** YOUR TASK **
Please repeat the lines below exactly. Begin with the line containing "M1489,1138L1496,1148L1478,1159L1472,1148Z" and go on through the line containing "M686,1037L705,1044".

** DATA RECORDS **
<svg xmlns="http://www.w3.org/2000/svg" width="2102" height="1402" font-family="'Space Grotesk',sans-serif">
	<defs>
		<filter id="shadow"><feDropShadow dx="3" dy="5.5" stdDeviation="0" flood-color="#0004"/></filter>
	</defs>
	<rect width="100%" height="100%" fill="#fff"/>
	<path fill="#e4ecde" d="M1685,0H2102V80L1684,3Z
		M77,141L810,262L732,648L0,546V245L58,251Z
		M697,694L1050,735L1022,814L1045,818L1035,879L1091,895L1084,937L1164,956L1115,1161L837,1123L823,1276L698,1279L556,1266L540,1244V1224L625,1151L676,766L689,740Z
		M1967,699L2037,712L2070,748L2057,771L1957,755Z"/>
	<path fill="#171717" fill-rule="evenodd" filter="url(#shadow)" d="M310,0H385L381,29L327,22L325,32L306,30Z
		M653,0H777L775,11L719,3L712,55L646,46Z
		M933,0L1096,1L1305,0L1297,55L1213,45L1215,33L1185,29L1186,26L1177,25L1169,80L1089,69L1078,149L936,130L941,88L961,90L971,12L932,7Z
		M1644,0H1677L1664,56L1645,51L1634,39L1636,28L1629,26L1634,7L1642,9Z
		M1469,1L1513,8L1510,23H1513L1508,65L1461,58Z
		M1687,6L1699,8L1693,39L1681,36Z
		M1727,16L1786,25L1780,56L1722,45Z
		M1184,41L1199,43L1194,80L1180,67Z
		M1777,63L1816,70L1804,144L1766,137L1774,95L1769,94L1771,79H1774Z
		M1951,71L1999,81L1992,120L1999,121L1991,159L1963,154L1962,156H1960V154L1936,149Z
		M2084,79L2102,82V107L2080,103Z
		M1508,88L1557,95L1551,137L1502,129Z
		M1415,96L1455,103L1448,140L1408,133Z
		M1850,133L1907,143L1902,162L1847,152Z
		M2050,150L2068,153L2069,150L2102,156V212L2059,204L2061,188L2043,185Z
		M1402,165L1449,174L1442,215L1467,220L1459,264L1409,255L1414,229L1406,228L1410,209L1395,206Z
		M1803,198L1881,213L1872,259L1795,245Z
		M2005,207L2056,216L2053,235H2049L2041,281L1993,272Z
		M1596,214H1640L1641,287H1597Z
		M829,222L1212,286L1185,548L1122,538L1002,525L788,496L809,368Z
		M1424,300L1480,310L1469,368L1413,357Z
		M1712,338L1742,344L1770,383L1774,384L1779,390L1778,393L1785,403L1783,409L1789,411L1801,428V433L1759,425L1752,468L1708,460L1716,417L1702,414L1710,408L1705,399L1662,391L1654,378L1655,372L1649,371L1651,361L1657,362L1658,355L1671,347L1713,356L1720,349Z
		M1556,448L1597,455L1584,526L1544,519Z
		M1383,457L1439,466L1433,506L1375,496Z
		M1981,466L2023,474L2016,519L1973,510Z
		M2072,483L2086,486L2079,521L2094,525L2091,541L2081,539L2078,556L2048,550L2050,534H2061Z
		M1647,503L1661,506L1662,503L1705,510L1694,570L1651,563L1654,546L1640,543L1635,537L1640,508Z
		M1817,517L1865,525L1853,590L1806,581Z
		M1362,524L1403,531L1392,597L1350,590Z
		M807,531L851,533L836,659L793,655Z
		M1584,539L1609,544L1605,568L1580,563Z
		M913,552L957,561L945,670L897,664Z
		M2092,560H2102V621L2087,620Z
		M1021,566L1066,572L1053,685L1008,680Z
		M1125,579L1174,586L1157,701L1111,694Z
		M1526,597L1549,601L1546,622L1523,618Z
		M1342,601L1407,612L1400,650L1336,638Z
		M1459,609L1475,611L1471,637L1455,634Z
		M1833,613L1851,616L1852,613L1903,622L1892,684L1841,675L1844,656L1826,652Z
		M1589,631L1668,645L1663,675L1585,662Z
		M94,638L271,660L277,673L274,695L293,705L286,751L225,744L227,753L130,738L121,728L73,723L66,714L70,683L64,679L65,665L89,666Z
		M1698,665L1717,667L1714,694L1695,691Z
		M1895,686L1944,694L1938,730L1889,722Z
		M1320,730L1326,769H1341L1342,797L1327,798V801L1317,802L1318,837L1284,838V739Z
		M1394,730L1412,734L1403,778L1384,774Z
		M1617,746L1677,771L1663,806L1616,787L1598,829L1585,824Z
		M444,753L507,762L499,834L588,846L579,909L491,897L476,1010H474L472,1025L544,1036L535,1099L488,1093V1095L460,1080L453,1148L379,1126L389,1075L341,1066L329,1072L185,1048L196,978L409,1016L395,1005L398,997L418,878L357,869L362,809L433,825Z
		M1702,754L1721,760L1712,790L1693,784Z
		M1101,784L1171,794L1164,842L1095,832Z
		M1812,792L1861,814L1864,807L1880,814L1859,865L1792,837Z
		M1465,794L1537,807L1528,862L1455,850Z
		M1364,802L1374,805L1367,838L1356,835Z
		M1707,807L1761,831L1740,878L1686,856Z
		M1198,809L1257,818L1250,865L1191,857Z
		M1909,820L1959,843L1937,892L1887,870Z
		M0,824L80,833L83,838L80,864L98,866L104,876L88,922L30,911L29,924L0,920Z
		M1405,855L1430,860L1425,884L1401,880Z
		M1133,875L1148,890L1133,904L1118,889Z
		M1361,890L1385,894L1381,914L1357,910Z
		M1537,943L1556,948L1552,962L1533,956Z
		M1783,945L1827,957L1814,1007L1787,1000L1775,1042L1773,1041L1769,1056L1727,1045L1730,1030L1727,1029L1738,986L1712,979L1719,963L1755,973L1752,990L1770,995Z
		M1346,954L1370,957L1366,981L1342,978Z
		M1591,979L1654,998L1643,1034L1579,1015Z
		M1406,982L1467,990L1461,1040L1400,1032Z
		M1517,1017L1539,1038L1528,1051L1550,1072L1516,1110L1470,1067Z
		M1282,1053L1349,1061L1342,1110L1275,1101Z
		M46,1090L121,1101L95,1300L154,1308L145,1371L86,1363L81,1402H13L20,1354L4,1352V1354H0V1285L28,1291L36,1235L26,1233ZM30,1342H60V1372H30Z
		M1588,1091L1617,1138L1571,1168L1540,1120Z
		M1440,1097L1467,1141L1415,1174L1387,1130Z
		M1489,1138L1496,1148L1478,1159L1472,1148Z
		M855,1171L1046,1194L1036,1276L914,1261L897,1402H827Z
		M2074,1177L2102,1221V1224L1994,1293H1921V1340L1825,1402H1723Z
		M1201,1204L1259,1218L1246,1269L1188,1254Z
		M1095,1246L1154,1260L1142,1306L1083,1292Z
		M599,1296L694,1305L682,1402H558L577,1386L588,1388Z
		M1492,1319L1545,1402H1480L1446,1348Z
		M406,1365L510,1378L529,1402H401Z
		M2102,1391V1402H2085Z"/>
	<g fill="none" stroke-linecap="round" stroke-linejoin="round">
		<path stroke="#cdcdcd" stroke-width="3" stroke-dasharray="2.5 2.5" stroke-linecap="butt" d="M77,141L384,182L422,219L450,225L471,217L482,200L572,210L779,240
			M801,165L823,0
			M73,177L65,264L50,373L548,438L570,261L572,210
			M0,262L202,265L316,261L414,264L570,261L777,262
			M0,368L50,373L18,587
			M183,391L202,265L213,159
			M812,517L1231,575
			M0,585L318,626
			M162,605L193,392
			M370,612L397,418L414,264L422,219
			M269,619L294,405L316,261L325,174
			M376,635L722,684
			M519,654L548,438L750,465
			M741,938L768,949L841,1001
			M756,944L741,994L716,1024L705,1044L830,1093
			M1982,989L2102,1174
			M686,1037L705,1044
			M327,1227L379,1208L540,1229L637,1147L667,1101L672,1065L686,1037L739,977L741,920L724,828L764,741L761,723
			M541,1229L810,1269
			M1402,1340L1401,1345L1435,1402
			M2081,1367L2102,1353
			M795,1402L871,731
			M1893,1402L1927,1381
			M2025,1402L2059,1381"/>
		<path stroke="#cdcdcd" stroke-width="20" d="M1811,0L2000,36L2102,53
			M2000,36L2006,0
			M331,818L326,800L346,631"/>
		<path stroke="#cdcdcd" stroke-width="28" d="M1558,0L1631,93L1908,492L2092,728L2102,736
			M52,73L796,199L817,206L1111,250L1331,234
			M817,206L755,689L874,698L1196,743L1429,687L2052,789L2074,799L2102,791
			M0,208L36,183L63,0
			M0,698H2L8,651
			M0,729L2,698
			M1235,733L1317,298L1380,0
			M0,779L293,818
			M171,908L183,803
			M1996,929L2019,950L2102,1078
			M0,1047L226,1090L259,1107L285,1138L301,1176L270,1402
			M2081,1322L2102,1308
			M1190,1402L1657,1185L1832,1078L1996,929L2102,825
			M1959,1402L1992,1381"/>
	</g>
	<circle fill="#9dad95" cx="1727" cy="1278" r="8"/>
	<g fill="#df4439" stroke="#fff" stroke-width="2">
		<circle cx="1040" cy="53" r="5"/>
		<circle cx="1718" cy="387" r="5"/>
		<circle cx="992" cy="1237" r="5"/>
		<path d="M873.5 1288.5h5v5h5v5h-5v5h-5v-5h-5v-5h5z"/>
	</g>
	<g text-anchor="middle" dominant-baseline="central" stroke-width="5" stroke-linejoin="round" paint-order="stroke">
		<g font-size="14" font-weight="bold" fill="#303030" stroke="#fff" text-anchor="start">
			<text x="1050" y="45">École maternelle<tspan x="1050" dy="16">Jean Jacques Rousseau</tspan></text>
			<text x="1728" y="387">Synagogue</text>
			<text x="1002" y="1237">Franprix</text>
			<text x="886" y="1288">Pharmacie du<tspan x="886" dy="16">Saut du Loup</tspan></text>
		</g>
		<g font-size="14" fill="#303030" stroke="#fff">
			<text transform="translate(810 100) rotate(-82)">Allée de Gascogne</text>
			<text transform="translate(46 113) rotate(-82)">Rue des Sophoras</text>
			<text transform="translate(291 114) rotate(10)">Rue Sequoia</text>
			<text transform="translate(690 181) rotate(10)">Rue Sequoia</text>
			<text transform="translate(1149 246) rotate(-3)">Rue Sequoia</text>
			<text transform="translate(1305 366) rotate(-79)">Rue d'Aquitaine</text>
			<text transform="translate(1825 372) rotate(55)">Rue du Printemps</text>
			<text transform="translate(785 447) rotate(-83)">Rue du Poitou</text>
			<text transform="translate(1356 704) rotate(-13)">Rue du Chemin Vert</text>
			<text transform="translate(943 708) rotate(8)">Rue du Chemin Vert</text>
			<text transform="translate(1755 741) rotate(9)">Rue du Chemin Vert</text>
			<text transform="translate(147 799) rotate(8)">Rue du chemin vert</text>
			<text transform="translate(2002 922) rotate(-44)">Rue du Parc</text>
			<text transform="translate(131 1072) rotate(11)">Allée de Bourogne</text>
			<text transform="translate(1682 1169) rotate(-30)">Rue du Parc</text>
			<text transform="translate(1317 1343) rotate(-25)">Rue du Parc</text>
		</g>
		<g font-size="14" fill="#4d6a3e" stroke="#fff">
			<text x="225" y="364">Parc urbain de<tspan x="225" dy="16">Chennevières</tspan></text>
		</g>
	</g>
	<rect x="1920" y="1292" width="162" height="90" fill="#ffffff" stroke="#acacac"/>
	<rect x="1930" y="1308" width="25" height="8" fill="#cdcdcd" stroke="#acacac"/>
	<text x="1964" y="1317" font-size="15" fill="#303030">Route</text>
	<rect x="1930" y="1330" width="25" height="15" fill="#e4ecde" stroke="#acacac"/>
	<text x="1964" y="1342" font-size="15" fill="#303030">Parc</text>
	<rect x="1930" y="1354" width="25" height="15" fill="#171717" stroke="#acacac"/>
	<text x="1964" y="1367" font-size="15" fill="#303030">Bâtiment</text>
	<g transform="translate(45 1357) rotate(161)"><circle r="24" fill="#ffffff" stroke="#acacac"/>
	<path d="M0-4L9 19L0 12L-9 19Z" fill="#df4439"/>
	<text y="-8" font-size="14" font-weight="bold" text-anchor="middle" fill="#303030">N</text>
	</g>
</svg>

** EXPECTED ANSWER **
		M1489,1138L1496,1148L1478,1159L1472,1148Z
		M855,1171L1046,1194L1036,1276L914,1261L897,1402H827Z
		M2074,1177L2102,1221V1224L1994,1293H1921V1340L1825,1402H1723Z
		M1201,1204L1259,1218L1246,1269L1188,1254Z
		M1095,1246L1154,1260L1142,1306L1083,1292Z
		M599,1296L694,1305L682,1402H558L577,1386L588,1388Z
		M1492,1319L1545,1402H1480L1446,1348Z
		M406,1365L510,1378L529,1402H401Z
		M2102,1391V1402H2085Z"/>
	<g fill="none" stroke-linecap="round" stroke-linejoin="round">
		<path stroke="#cdcdcd" stroke-width="3" stroke-dasharray="2.5 2.5" stroke-linecap="butt" d="M77,141L384,182L422,219L450,225L471,217L482,200L572,210L779,240
			M801,165L823,0
			M73,177L65,264L50,373L548,438L570,261L572,210
			M0,262L202,265L316,261L414,264L570,261L777,262
			M0,368L50,373L18,587
			M183,391L202,265L213,159
			M812,517L1231,575
			M0,585L318,626
			M162,605L193,392
			M370,612L397,418L414,264L422,219
			M269,619L294,405L316,261L325,174
			M376,635L722,684
			M519,654L548,438L750,465
			M741,938L768,949L841,1001
			M756,944L741,994L716,1024L705,1044L830,1093
			M1982,989L2102,1174
			M686,1037L705,1044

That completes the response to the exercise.